• WORK TASK: Every line below that has the string "страна" needs to be copied.

• INPUT DATA:
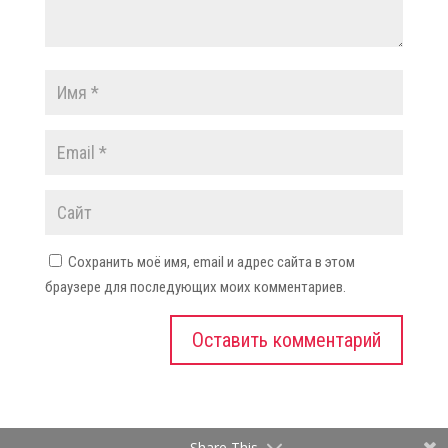
Сохранить моё имя, email и адрес сайта в этом
браузере для последующих моих комментариев.
Share This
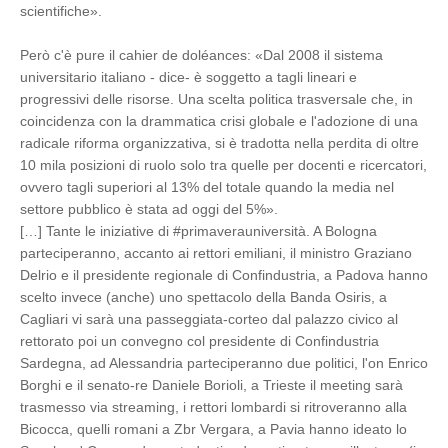
scientifiche».
Però c'è pure il cahier de doléances: «Dal 2008 il sistema
universitario italiano - dice- è soggetto a tagli lineari e
progressivi delle risorse. Una scelta politica trasversale che, in
coincidenza con la drammatica crisi globale e l'adozione di una
radicale riforma organizzativa, si è tradotta nella perdita di oltre
10 mila posizioni di ruolo solo tra quelle per docenti e ricercatori,
ovvero tagli superiori al 13% del totale quando la media nel
settore pubblico è stata ad oggi del 5%».
[…] Tante le iniziative di #primaverauniversità. A Bologna
parteciperanno, accanto ai rettori emiliani, il ministro Graziano
Delrio e il presidente regionale di Confindustria, a Padova hanno
scelto invece (anche) uno spettacolo della Banda Osiris, a
Cagliari vi sarà una passeggiata-corteo dal palazzo civico al
rettorato poi un convegno col presidente di Confindustria
Sardegna, ad Alessandria parteciperanno due politici, l'on Enrico
Borghi e il senato-re Daniele Borioli, a Trieste il meeting sarà
trasmesso via streaming, i rettori lombardi si ritroveranno alla
Bicocca, quelli romani a Zbr Vergara, a Pavia hanno ideato lo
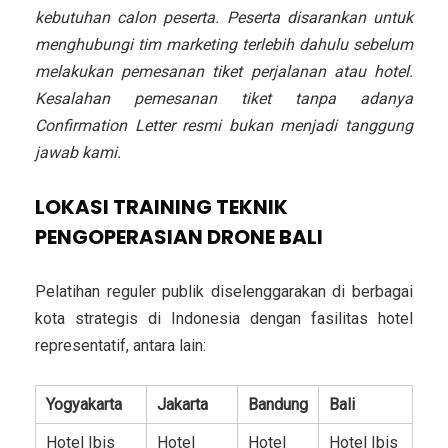
kebutuhan calon peserta. Peserta disarankan untuk
menghubungi tim marketing terlebih dahulu sebelum
melakukan pemesanan tiket perjalanan atau hotel.
Kesalahan pemesanan tiket tanpa adanya
Confirmation Letter resmi bukan menjadi tanggung
jawab kami.
LOKASI TRAINING TEKNIK
PENGOPERASIAN DRONE BALI
Pelatihan reguler publik diselenggarakan di berbagai
kota strategis di Indonesia dengan fasilitas hotel
representatif, antara lain:
Yogyakarta
Jakarta
Bandung
Bali
Hotel Ibis
Hotel
Hotel
Hotel Ibis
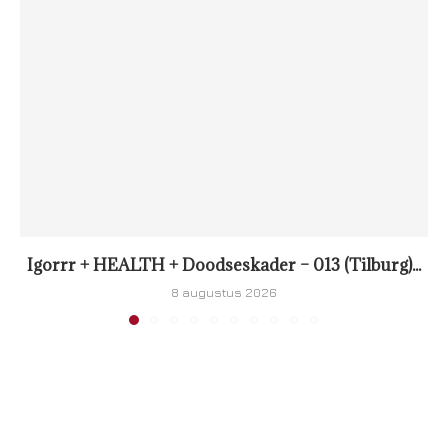
Igorrr + HEALTH + Doodseskader – 013 (Tilburg)...
8 augustus 2026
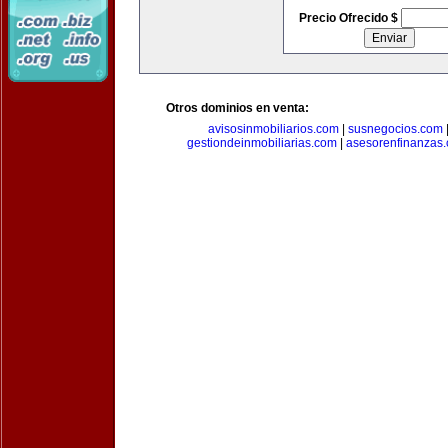
Precio Ofrecido $
Otros dominios en venta:
avisosinmobiliarios.com
|
susnegocios.com
gestiondeinmobiliarias.com
|
asesorenfinanzas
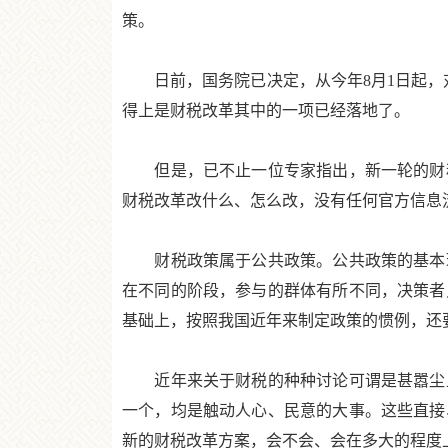
策。
日前，国务院已决定，从今年8月1日起，对
得上是财税改革其中的一项已经落地了。
但是，已不止一位专家指出，新一轮的财税
财税改革改什么、怎么改，没有任何官方信息
财税政策属于公共政策。公共政策的基本理
在不同的阶段，参与的群体有所不同，决策者
基础上，按照我国近年来制定政策的惯例，还
近年来关于财税的种种讨论可谓是甚嚣尘上
一个，均是触动人心、民意的大事。这些直接
新的财税改革方案，会不会、会在多大的程度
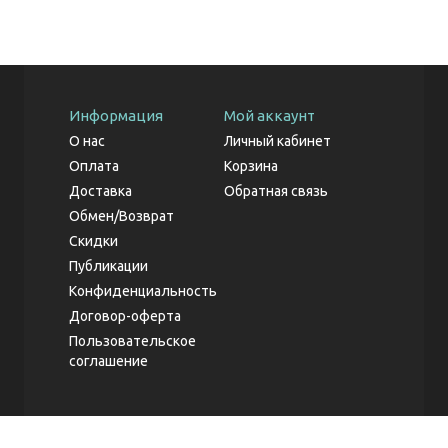
Информация
Мой аккаунт
О нас
Личный кабинет
Оплата
Корзина
Доставка
Обратная связь
Обмен/Возврат
Скидки
Публикации
Конфиденциальность
Договор-оферта
Пользовательское
соглашение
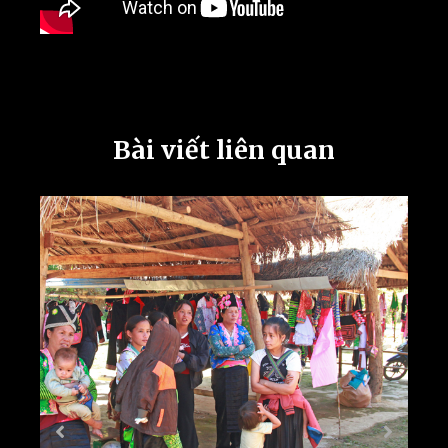
Bài viết liên quan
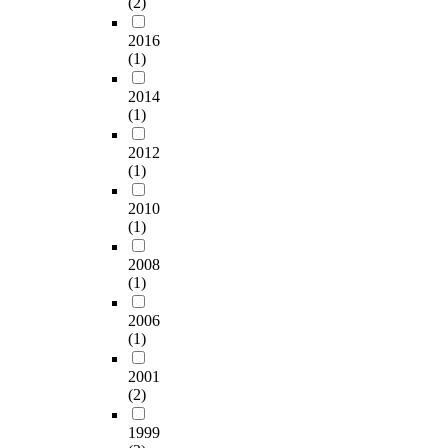
(2)
2016
(1)
2014
(1)
2012
(1)
2010
(1)
2008
(1)
2006
(1)
2001
(2)
1999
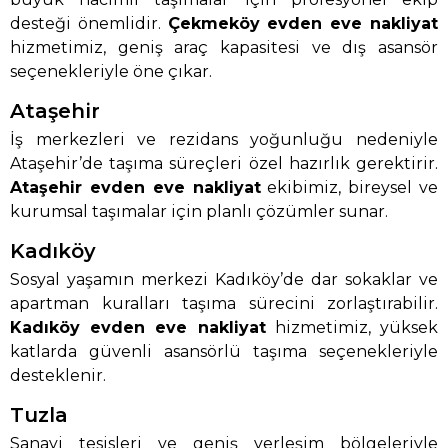
desteği önemlidir.
Çekmeköy evden eve nakliyat
hizmetimiz, geniş araç kapasitesi ve dış asansör
seçenekleriyle öne çıkar.
Ataşehir
İş merkezleri ve rezidans yoğunluğu nedeniyle
Ataşehir’de taşıma süreçleri özel hazırlık gerektirir.
Ataşehir evden eve nakliyat
ekibimiz, bireysel ve
kurumsal taşımalar için planlı çözümler sunar.
Kadıköy
Sosyal yaşamın merkezi Kadıköy’de dar sokaklar ve
apartman kuralları taşıma sürecini zorlaştırabilir.
Kadıköy evden eve nakliyat
hizmetimiz, yüksek
katlarda güvenli asansörlü taşıma seçenekleriyle
desteklenir.
Tuzla
Sanayi tesisleri ve geniş yerleşim bölgeleriyle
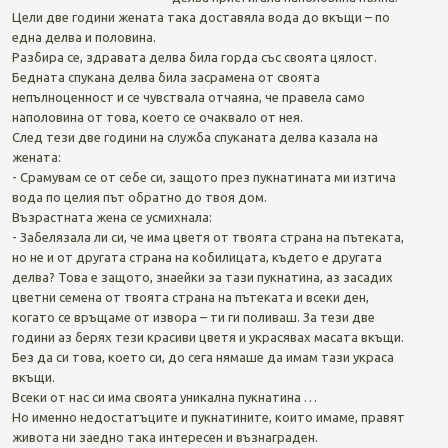
Цели две години жената така доставяла вода до вкъщи – по
една делва и половина.
Разбира се, здравата делва била горда със своята цялост.
Бедната спукана делва била засрамена от своята
непълноценност и се чувствала отчаяна, че правела само
наполовина от това, което се очаквало от нея.
След тези две години на служба спуканата делва казала на
жената:
- Срамувам се от себе си, защото през пукнатината ми изтича
вода по целия път обратно до твоя дом.
Възрастната жена се усмихнала:
- Забелязала ли си, че има цветя от твоята страна на пътеката,
но не и от другата страна на кобилицата, където е другата
делва? Това е защото, знаейки за тази пукнатина, аз засадих
цветни семена от твоята страна на пътеката и всеки ден,
когато се връщаме от извора – ти ги поливаш. За тези две
години аз берях тези красиви цветя и украсявах масата вкъщи.
Без да си това, което си, до сега нямаше да имам тази украса
вкъщи.
Всеки от нас си има своята уникална пукнатина …
Но именно недостатъците и пукнатините, които имаме, правят
живота ни заедно така интересен и възнаграден.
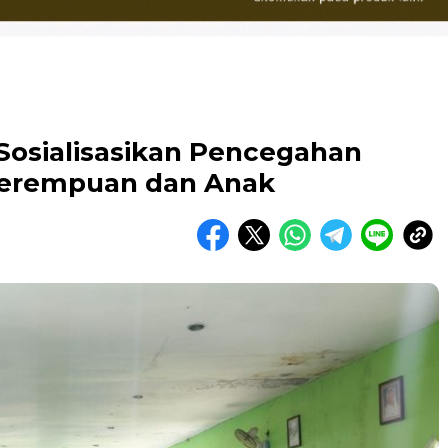
osialisasikan Pencegahan
Perempuan dan Anak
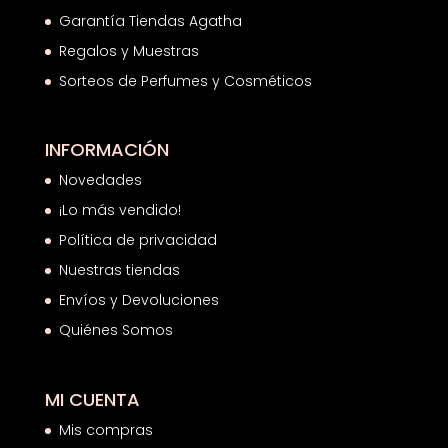
Garantía Tiendas Agatha
Regalos y Muestras
Sorteos de Perfumes y Cosméticos
INFORMACIÓN
Novedades
¡Lo más vendido!
Política de privacidad
Nuestras tiendas
Envíos y Devoluciones
Quiénes Somos
MI CUENTA
Mis compras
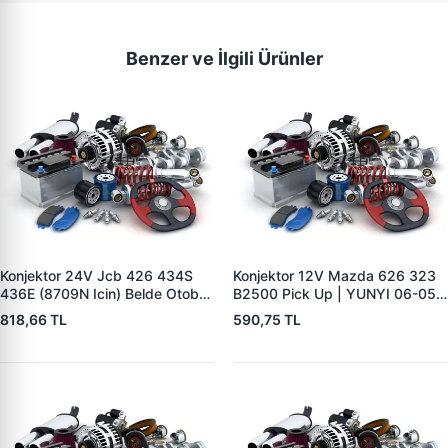
Benzer ve İlgili Ürünler
Konjektor 24V Jcb 426 434S
Konjektor 12V Mazda 626 323
436E (8709N Icin) Belde Otobüs
B2500 Pick Up | YUNYI 06-050
Y.M. | YUNYI 01-034 | OEM 714
| OEM 23127VB310
818,66 TL
590,75 TL
40388
231150V010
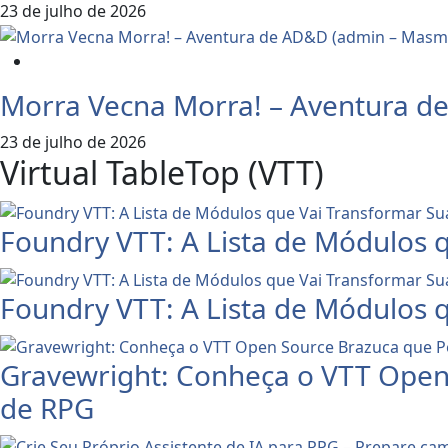
23 de julho de 2026
Dicas e Notícias do RPG
Morra Vecna Morra! – Aventura d
23 de julho de 2026
Virtual TableTop (VTT)
Foundry VTT: A Lista de Módulos 
Foundry VTT: A Lista de Módulos
Gravewright: Conheça o VTT Open
de RPG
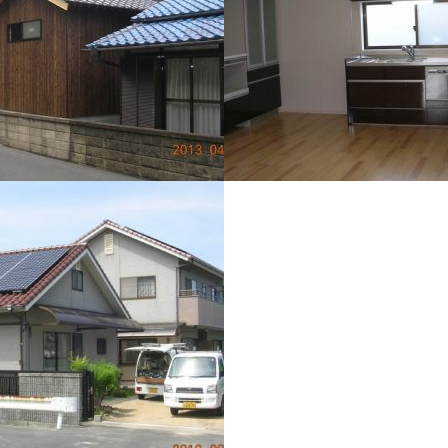
69 N様邸増築工事
施工例068 T様邸リフォーム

• RESPONSE:
- Забелязала ли си, че има цветя от твоята страна на пътеката,
но не и от другата страна на кобилицата, където е другата
цветни семена от твоята страна на пътеката и всеки ден,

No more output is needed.